Beh! Mussolini non l’ho mai conosciuto di persona, ma durante la guerra sentivamo dai comunicati radio molti discorsi. Una volta Churchill lo sfotté dicendogli che era di sangue blu, discendente di famiglia ducale, al che il duce rispose: “Nelle mie vene scorre, invece, il sangue rosso e puro d’un fabbro! Ma in questo momento mi sento infinitamente più signore di quest’uomo, dalla cui bocca fetida di tabacco e di alcool escono così miserabili bassezze!”.
Bello! Durante la guerra come ve la passavate qua a Castelsaraceno?
Male! Male! Si temeva che gli americani potessero venire qui a Castello e fecero buttare tre ponti per non farli passare.
Ma non era il contrario? Donna Pia Calcagno, mi riferì, invece, che fecero saltare i ponti per non far passare i tedeschi.

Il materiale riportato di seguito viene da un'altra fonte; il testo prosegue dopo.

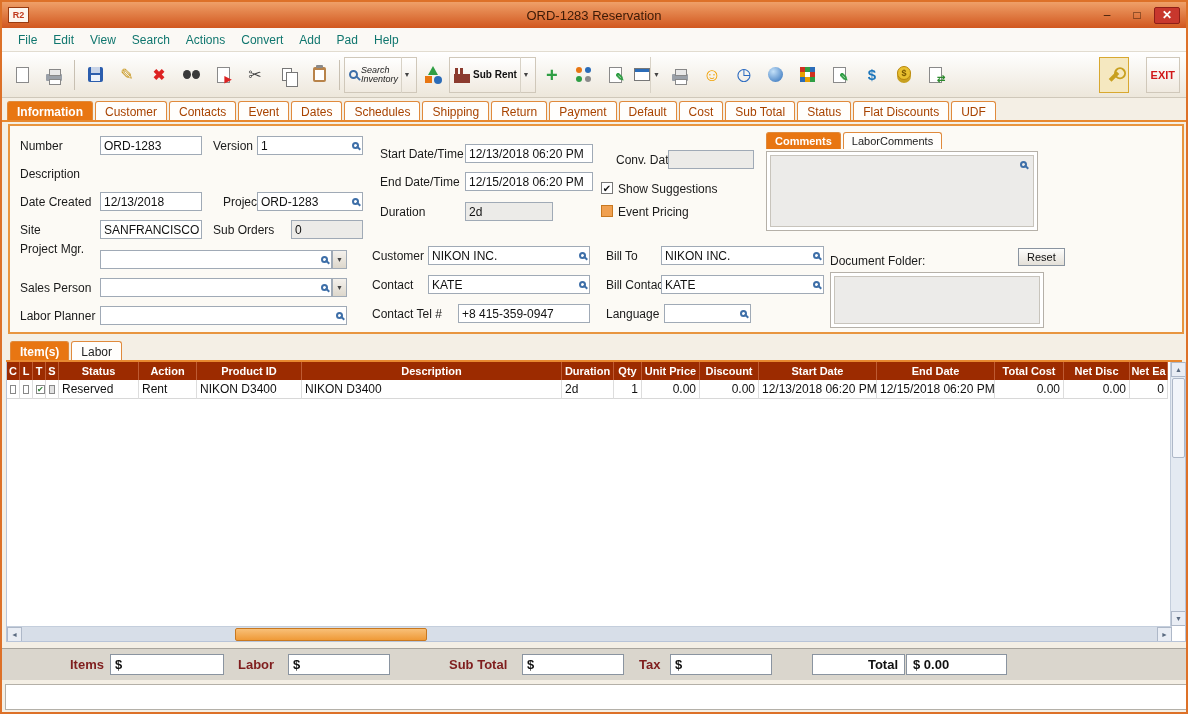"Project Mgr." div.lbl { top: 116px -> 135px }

No! No! Nel 1943 sopra il Monte Raparo, nei pressi del Piano dei Campi cadde un aereo tedesco…
Ma non era americano?
No! Un altro aereo, americano, cadde in territorio di Carbone. I pastori, che erano vicini al monte Raparo se ne accorsero e cominciarono ad abbrancarsi tutto. Si presero anelli, preziosi. Poi con un bastone frugavano il terreno per vedere se trovassero oro. Erano tempi duri! Dieci passeggeri. Tutti morti! Uno fu trovato con la testa all’ingiù! Il sindaco, a quel tempo, mi pare che fosse Rocco Terzo. Io ricordo che portarono le salme con i muli in piazza. C’era pure un confinato che disse:”passano come letame!” rivolgendosi ad un prete, che era venuto da un altro paese a curiosare per l’accaduto, ma non si era degnato neppure di dare una benedizione. Noi eravamo ragazzi, andavamo sul monte ad esplorare e portammo dei bossoli di mitraglia. Poi sparavamo le botte con un punteruolo di ferro per giocare. Un appuntato, Romero, ci vide e ci portò dal maresciallo. La caserma allora si trovava al convento.
Si ricorda dei confinati?
Come no! Don Guido aveva scoperto il catrame all’Armizzone. C’erano pure quattro ebrei che furono mandati qua. Altri due erano della provincia di Bari ed aiutavano a mietere a Giacomo di Roccantonio. Un confinato si impiccò per la disperazione in contrada Laccata. Un altro era dottore e si andava a fare il bagno allo Strettolo, nelle acque fredde della Capolevata. Poi saliva e scendeva dalla grotta Scasciata, su Raparo, con uno zaino pieno di pietre. Un altro fu mandato qua perché aveva detto:
“Qui lo dico e qui lo faccio,
qui lo dico in mezzo al Fascio.
Se le tasse non riduce,
resteranno sempre al Duce!”.
Che storie drammatiche ha visto Castelsaraceno! Prima il brigantaggio, poi i confinati… poi la guerra!
E che ne sai tu? Tu sei giovane. Non hai visto niente! A San Chirico Raparo dopo la guerra del 1915-18 c’era Groppa, era calabrese. Si presentarono a lui due fratelli di S. Chirico, volevano far parte della sua comitiva. Il brigante chiese loro come prova di portare 1000 lire o la testa di una persona, in cambio avrebbero avuto un tesoro, che solo lui sapeva dove era nascosto. I due giovani, non potendo procurare i soldi, tagliarono la testa al genitore e gliela portarono. La sorella, accortasi del fatto fu colpita con una scure per paura che avesse parlato. Solo dopo venti giorni, creduta morta e ricoverata in ospedale, riprese conoscenza e rivelò tutto, mentre i due fratelli avevano seguito, come se niente fosse accaduto, il feretro del padre e pianto amaramente. Groppa, quando seppe il fatto, scappò, dicendo: “Non avrei immaginato di poter incontrare briganti più feroci di me!”.
Questa sarebbe una trama ideale per una tragedia o un archetipo junghiano? Resto inorridito di fronte a tale cruento parricidio. (…) (Il resto della storia è riportato alla sezione poesie, Vita di Domenico Groppa).
Lei ha una memoria mirandolesca! Grazie per questa lezione di vita e di storia! Saluti dall’Eco di Basilicata.